→ **Selected text**
——————————

I do not know of any greater impertinence, than for an obscure individual to set about pumping a character of celebrity. "Bring him to me," said a Doctor Tronchin, speaking of Rousseau, "that I may see whether he has any thing in him." Before you can take measure of the capacity of others, you ought to be sure that they have not taken measure of yours. They may think you a spy on them, and may not like their company. If you really want to know whether another person can talk well, begin by saying a good thing yourself, and you will have a right to look for a rejoinder. "The best tennis-players," says Sir Fopling Flutter, "make the best matches."

For wit is like a rest

Held up at tennis, which men do the best

With the best players.

We hear it often said of a great author, or a great actress, that they are very stupid people in private. But he was a fool that said so. Tell me your company, and I'll tell you your manners. In conversation, as in other things, the action and reaction should bear a certain proportion to each other.-Authors may, in some sense, be looked upon as foreigners, who are not naturalized even in their native soil. Lonce came down into the country to see us. He was "like the most capricious poet Ovid among the Goths." The country people thought him an oddity, and did not understand his jokes. It would be strange if they had; for he did not make any, while he staid. But when we crossed the country to Oxford, then he spoke a little. He and the old colleges were hail-fellow well met; and in the quadrangles, he "walked gowned."

——————————

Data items
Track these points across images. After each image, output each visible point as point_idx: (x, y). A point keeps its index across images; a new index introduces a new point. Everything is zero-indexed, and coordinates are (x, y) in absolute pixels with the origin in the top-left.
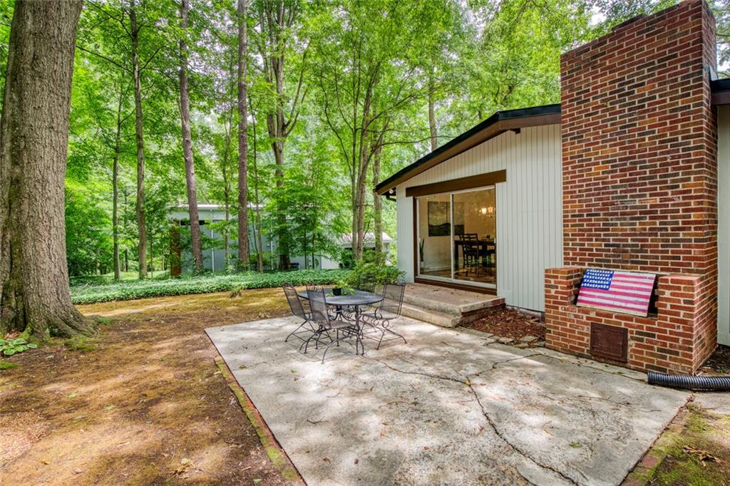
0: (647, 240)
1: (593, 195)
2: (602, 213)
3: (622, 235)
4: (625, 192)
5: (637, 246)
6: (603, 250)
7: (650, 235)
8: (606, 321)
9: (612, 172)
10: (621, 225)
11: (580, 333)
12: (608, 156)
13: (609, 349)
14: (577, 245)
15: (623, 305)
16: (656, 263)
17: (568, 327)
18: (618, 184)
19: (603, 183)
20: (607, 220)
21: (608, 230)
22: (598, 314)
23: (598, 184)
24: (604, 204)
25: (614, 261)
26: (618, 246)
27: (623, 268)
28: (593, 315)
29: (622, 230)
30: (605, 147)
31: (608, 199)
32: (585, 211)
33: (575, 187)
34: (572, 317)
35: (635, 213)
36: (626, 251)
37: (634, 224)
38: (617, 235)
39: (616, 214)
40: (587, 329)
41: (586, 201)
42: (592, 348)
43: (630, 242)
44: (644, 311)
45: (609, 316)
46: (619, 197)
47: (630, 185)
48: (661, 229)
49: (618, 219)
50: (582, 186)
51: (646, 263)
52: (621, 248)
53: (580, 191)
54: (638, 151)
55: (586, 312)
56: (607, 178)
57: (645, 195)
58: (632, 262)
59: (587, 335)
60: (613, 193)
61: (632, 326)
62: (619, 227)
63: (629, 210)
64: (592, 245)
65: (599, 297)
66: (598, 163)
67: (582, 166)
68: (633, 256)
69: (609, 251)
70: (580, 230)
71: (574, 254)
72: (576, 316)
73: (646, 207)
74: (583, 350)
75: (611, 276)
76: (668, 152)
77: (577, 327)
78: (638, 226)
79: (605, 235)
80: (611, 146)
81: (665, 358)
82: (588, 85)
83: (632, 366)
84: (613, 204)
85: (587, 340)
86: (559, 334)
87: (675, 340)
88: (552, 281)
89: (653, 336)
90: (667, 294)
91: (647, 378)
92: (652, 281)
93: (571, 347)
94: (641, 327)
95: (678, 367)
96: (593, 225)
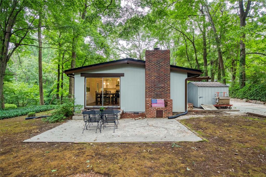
0: (162, 93)
1: (152, 83)
4: (158, 83)
5: (160, 94)
8: (159, 109)
9: (156, 79)
12: (155, 75)
14: (149, 94)
15: (160, 106)
16: (163, 97)
17: (152, 112)
18: (157, 81)
19: (154, 81)
20: (155, 88)
21: (155, 91)
22: (158, 108)
24: (154, 85)
25: (156, 97)
27: (158, 98)
28: (157, 109)
30: (155, 73)
32: (151, 86)
33: (148, 81)
34: (152, 110)
36: (158, 95)
37: (160, 90)
38: (157, 92)
40: (155, 112)
41: (151, 84)
42: (157, 115)
44: (164, 106)
45: (160, 108)
46: (157, 84)
48: (164, 91)
49: (157, 88)
50: (150, 81)
54: (160, 75)
55: (155, 108)
57: (161, 84)
58: (160, 97)
59: (155, 113)
61: (163, 109)
62: (157, 90)
63: (159, 87)
64: (152, 94)
65: (156, 105)
66: (153, 76)
67: (150, 76)
68: (159, 96)
69: (155, 95)
70: (149, 91)
72: (153, 109)
73: (162, 86)
75: (157, 100)
76: (165, 76)
77: (153, 112)
80: (156, 73)
81: (168, 114)
82: (152, 59)
83: (164, 117)
84: (156, 85)
85: (155, 114)
86: (150, 114)
87: (170, 111)
88: (148, 102)
89: (167, 111)
90: (169, 102)
91: (168, 118)
92: (164, 101)
93: (152, 116)
94: (165, 109)
95: (170, 115)
96: (152, 90)
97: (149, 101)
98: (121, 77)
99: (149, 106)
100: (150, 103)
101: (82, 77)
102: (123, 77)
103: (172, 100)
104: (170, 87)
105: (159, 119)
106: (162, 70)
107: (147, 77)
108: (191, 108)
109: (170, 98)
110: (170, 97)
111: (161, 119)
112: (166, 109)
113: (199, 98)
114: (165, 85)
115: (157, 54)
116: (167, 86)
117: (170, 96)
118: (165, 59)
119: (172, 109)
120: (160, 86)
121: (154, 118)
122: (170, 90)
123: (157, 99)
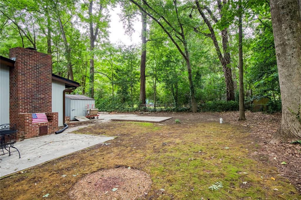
1: (28, 93)
2: (31, 98)
3: (36, 104)
4: (37, 93)
5: (39, 107)
6: (31, 108)
7: (42, 104)
9: (34, 87)
10: (36, 101)
11: (36, 130)
12: (32, 83)
13: (44, 132)
14: (23, 107)
15: (43, 121)
16: (43, 111)
17: (33, 130)
18: (35, 91)
19: (31, 90)
20: (32, 100)
21: (32, 103)
22: (41, 124)
23: (30, 90)
24: (31, 96)
25: (34, 111)
26: (35, 107)
27: (36, 112)
28: (39, 124)
29: (36, 103)
30: (32, 80)
31: (32, 94)
32: (26, 97)
33: (23, 89)
34: (34, 127)
35: (39, 99)
36: (37, 108)
37: (39, 101)
38: (35, 104)
39: (35, 98)
40: (38, 129)
41: (26, 94)
42: (40, 133)
43: (38, 106)
44: (47, 121)
45: (43, 123)
47: (38, 92)
48: (44, 103)
49: (35, 100)
50: (25, 89)
51: (41, 111)
52: (36, 107)
53: (24, 91)
54: (40, 84)
55: (38, 124)
56: (32, 88)
57: (41, 95)
58: (39, 111)
59: (38, 130)
60: (34, 93)
61: (48, 125)
63: (37, 98)
64: (28, 107)
65: (37, 120)
66: (30, 84)
67: (25, 84)
69: (33, 108)
70: (24, 102)
71: (22, 110)
72: (35, 126)
73: (41, 97)
74: (37, 135)
76: (46, 86)
77: (35, 129)
78: (40, 102)
79: (31, 104)
80: (34, 80)
81: (54, 129)
82: (27, 61)
83: (48, 134)
84: (34, 96)
85: (38, 132)
86: (30, 133)
87: (56, 125)
88: (27, 118)
89: (52, 125)
90: (54, 116)
91: (55, 134)
92: (45, 115)
93: (34, 135)
94: (50, 124)
95: (56, 130)
96: (28, 101)
97: (29, 116)
99: (29, 122)
100: (30, 118)
103: (58, 113)
104: (51, 99)
105: (44, 136)
106: (42, 77)
107: (21, 85)
108: (68, 121)
109: (51, 112)
110: (51, 110)
111: (46, 136)
112: (51, 124)
113: (71, 111)
114: (46, 95)
115: (35, 57)
116: (48, 97)
118: (46, 65)
119: (58, 123)
120: (39, 97)
121: (37, 137)
122: (51, 101)
123: (36, 114)
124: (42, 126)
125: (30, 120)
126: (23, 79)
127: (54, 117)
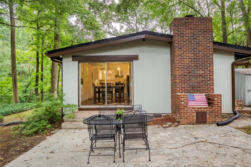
0: (200, 84)
1: (185, 69)
2: (188, 75)
3: (194, 82)
4: (195, 69)
5: (198, 86)
6: (188, 88)
7: (201, 82)
8: (201, 110)
9: (191, 62)
10: (194, 79)
11: (192, 116)
12: (190, 57)
13: (202, 119)
14: (180, 86)
15: (201, 104)
16: (203, 91)
17: (188, 115)
18: (193, 66)
19: (188, 65)
20: (190, 77)
21: (190, 81)
22: (198, 108)
23: (187, 65)
24: (189, 72)
25: (192, 91)
26: (193, 86)
27: (194, 93)
28: (196, 109)
29: (194, 81)
30: (189, 53)
31: (190, 70)
32: (183, 74)
33: (179, 65)
35: (198, 76)
36: (195, 88)
37: (197, 79)
38: (192, 82)
39: (192, 76)
40: (195, 114)
41: (183, 71)
42: (197, 120)
43: (196, 85)
44: (207, 105)
45: (201, 108)
46: (193, 70)
47: (196, 67)
48: (204, 81)
49: (193, 77)
50: (182, 65)
51: (200, 91)
52: (194, 87)
53: (181, 67)
54: (198, 57)
55: (194, 108)
56: (190, 64)
57: (200, 70)
58: (197, 91)
59: (195, 116)
60: (191, 69)
61: (207, 110)
62: (193, 80)
63: (196, 75)
64: (185, 86)
65: (193, 103)
66: (187, 59)
67: (182, 59)
68: (197, 89)
69: (190, 88)
70: (181, 81)
71: (179, 89)
72: (191, 110)
73: (200, 74)
74: (193, 122)
75: (193, 96)
76: (205, 58)
77: (191, 114)
78: (198, 80)
79: (189, 82)
80: (191, 53)
81: (216, 118)
82: (184, 32)
83: (208, 123)
84: (191, 72)
85: (195, 118)
86: (185, 118)
87: (218, 112)
88: (183, 99)
89: (213, 112)
90: (216, 99)
91: (216, 125)
92: (205, 96)
93: (190, 122)
94: (210, 110)
95: (218, 120)
96: (185, 79)
97: (184, 97)
98: (133, 61)
99: (184, 105)
100: (185, 100)
101: (74, 62)
102: (137, 61)
103: (221, 95)
104: (213, 75)
105: (201, 125)
106: (200, 48)
107: (177, 60)
108: (241, 107)
109: (213, 93)
110: (213, 91)
111: (205, 125)
112: (212, 110)
113: (247, 92)
114: (206, 71)
115: (192, 24)
116: (209, 73)
117: (213, 89)
118: (205, 31)
119: (221, 110)
120: (198, 74)
121: (193, 124)
122: (213, 79)
123: (194, 94)
124: (200, 111)
125: (185, 102)
126: (180, 54)
127: (216, 101)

——————————

→ **Task directions**
Based on the passage on conversation above, state whether each statement agrees with it, answering yes or no and quoting the deciding words. (a) Doctor Tronchin asked that Rousseau be brought to him so he could judge whether Rousseau had anything in him. (b) The country people understood the jokes of the visitor who came down into the country. (c) The passage endorses the saying that a great author is a very stupid person in private.

→ **Answer section**
(a) Yes: "Bring him to me," said a Doctor Tronchin, speaking of Rousseau, "that I may see whether he has any thing in him."
(b) No: "The country people thought him an oddity, and did not understand his jokes."
(c) No: "But he was a fool that said so."